Question #3: What are the Benefits of AI Technology and Automation for Portfolio Profitability?
There are wide-ranging opportunities for new AI technology and automation to support your firm’s growth strategies. Automation can help your firm identify synergies between portfolio companies. Overlapping tasks can be streamlined, resulting in cost and operational efficiencies. Building a successful automation ecosystem between portfolios can make integration an easier, faster and more profitable venture.
Automation can also replace risky jobs that leave portfolio companies liable for worker injuries or complaints, freeing up workers to complete safer tasks that still generate value. This can subsequently improve worker satisfaction and productivity. Intelligent automation can solve many pain points experienced by portfolio companies, improving processes and procedures that may be hurting the bottom line.
Question #4: What Pitfalls should Private Equity Firms Avoid with Automation?
First and foremost, private equity firms, portfolio companies and employees must understand that automation does not replace human workers. Rather, intelligent automation solutions should complement human workers, taking over repetitive tasks that do not require regular human input. For example, seasonal work is often a prime candidate for automation, while highly creative tasks may not be well suited for automation. Laying people off prematurely will undoubtedly affect a company’s ability to successfully implement automation, ensure quality results and drive value over time.
Firms who pursue automation for their portfolio companies should establish a “brave space” where employees feel empowered to ask questions, own up to failures and move forward together. Before presenting ideas or implementing solutions, firms should ensure that employees of all generations feel educated and empowered to use the technology. Your firm should clearly define the process before authorizing new AI technology or automated solutions. This could include internal meetings, business process mapping, governance documentation and more.
Use the ACT model to gain input from your users, customers and employees about automation:
- Align: Leadership should be on the same page about the solution.
- Clarity: Leaders should provide context about the solution and its effectiveness.
- Transparency: Leaders should be open about how they selected an automation solution and the unknowns that lie ahead.
Question #5: How Can Firms Successfully Implement AI and Automation Goals?
Implementing intelligent automation is not a quick process. Rather, it requires intentionality and patience over time to achieve the most effective results. Throughout the process, you should outline requirements for detailed documentation that outlines task steps. This will allow employees to optimize the use of automation, transfer knowledge to other employees and learn from mistakes.
Before beginning the process, the first step is often initiating an open conversation with stakeholders about automation. If deciding to implement intelligent automation for portfolio companies, your firm should expect a three-year process that resembles this timeline:
- First year: Identify the team that will help with implementation. Build your governance, package and automation, and change controls as needed.
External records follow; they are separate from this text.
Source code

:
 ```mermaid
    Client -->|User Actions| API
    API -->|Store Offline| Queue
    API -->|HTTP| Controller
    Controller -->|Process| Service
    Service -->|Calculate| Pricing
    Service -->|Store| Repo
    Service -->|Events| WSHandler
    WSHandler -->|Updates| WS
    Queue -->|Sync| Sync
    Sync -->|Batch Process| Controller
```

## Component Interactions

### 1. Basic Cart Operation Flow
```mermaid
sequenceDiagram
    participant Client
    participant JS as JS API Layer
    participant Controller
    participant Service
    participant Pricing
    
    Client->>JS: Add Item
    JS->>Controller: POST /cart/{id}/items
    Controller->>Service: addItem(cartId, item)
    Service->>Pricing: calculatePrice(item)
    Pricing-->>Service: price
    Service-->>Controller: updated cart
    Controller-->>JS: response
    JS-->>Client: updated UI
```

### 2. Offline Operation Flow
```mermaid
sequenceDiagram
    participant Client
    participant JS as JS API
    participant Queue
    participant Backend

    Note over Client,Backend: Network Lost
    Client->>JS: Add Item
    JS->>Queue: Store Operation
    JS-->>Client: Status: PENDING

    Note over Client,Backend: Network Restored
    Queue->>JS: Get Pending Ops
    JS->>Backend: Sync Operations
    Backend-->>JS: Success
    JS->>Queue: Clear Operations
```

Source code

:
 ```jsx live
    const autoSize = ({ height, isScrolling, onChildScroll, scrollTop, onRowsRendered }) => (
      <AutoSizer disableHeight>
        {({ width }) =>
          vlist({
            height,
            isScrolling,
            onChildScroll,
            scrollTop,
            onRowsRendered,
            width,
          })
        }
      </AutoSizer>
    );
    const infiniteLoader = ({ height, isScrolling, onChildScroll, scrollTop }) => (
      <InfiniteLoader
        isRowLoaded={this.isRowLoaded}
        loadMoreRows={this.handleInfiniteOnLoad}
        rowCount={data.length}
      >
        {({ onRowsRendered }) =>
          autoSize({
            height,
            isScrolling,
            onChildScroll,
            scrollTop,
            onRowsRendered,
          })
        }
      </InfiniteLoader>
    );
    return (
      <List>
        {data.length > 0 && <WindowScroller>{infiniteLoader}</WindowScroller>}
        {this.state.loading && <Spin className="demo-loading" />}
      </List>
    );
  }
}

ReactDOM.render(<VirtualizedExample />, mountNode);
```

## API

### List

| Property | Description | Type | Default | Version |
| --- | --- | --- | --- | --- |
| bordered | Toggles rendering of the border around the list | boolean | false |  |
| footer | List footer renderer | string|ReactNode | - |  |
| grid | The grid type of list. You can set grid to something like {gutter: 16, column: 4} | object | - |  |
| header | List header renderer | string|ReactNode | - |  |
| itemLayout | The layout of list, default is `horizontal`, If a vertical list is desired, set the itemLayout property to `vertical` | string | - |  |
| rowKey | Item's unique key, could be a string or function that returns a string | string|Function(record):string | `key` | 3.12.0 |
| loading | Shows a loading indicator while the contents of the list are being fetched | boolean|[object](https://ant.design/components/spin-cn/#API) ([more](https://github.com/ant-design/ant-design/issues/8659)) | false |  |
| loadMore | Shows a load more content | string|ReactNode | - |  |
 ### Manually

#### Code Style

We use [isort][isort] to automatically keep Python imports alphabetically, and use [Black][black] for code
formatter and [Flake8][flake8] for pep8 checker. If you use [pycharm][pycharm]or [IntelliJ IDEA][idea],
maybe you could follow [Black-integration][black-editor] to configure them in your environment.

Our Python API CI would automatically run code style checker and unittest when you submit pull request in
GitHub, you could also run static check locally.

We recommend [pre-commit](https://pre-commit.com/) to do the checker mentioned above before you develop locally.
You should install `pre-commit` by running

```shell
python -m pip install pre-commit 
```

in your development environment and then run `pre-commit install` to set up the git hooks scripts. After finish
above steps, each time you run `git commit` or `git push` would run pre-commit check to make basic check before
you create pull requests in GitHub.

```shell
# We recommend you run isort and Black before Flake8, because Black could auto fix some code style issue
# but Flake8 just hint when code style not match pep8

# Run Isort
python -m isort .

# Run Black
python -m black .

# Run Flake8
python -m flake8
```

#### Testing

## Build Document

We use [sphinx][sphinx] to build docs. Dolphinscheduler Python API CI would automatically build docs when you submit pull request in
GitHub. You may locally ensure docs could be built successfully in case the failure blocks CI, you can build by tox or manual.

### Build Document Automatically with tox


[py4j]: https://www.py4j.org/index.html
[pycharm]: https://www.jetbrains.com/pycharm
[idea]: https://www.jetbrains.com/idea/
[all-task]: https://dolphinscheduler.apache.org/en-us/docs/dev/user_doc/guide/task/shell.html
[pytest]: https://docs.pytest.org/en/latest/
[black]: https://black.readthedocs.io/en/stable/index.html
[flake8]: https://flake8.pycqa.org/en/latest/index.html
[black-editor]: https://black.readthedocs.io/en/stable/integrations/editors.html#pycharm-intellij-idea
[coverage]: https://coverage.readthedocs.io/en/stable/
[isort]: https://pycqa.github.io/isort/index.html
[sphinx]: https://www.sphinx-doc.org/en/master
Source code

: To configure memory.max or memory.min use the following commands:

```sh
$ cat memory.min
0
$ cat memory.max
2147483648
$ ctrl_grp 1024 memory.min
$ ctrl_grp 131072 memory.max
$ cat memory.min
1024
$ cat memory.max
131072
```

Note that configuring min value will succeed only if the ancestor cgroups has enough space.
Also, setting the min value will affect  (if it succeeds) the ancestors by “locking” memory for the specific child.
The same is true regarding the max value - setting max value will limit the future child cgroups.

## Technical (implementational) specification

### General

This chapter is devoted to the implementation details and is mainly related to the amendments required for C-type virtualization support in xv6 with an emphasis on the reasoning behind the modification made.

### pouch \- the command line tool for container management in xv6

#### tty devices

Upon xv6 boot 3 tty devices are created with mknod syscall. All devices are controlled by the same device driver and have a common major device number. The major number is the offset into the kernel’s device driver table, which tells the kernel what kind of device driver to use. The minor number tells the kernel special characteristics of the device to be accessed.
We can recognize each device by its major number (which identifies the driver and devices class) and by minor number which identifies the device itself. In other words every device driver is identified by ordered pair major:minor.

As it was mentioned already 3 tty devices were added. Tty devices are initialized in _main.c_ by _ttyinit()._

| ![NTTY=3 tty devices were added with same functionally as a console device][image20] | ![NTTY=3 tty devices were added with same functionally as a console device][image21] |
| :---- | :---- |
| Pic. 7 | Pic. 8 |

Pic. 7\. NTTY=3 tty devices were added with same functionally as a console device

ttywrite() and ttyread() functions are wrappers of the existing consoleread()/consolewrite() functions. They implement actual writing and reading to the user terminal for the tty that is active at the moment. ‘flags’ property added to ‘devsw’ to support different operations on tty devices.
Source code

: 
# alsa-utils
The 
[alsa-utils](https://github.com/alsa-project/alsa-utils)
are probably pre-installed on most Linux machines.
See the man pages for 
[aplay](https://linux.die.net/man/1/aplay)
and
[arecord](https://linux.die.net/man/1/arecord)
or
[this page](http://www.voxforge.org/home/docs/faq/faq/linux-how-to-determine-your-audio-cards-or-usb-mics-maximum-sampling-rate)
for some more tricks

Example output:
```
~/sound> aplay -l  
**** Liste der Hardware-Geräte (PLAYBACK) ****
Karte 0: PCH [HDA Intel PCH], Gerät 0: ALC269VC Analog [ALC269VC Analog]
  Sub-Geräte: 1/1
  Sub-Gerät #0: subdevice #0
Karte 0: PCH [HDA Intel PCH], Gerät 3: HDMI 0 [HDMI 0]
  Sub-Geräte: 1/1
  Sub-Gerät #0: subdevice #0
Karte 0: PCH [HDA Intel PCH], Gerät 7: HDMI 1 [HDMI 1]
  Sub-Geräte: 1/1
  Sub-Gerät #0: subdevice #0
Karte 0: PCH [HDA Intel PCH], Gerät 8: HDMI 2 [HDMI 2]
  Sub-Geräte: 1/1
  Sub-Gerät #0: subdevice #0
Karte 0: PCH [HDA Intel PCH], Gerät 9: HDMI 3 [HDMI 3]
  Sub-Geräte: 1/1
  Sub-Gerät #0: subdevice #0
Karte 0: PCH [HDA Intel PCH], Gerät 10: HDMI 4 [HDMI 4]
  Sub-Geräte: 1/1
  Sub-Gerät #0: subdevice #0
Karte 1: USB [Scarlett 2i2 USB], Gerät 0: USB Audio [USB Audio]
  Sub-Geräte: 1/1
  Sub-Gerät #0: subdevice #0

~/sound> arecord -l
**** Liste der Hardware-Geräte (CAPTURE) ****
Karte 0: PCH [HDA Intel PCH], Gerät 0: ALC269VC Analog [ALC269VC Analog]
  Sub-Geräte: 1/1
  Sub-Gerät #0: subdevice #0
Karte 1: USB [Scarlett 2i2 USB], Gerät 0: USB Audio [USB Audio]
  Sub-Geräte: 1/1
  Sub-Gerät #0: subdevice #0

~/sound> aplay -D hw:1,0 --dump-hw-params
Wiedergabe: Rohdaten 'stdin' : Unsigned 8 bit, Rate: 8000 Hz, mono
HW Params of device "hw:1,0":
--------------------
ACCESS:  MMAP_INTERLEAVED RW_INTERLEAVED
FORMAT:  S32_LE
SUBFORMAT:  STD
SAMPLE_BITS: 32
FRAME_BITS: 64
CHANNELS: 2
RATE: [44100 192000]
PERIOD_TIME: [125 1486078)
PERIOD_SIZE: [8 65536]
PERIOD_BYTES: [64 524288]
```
- Second year: This is when your portfolio company can hit the ground running. See how intelligent automation can solve small-scale pain points. Evaluate its effectiveness.
- Third year: You hit cost positive on your automation investment. The platform cost, licensing and team salaries should cost the company nothing. Enjoy the flexibility to grow your automation capabilities and make other investments.
It is essential that firms embark on this journey with a positive attitude. A bad attitude can doom your implementation process from the start.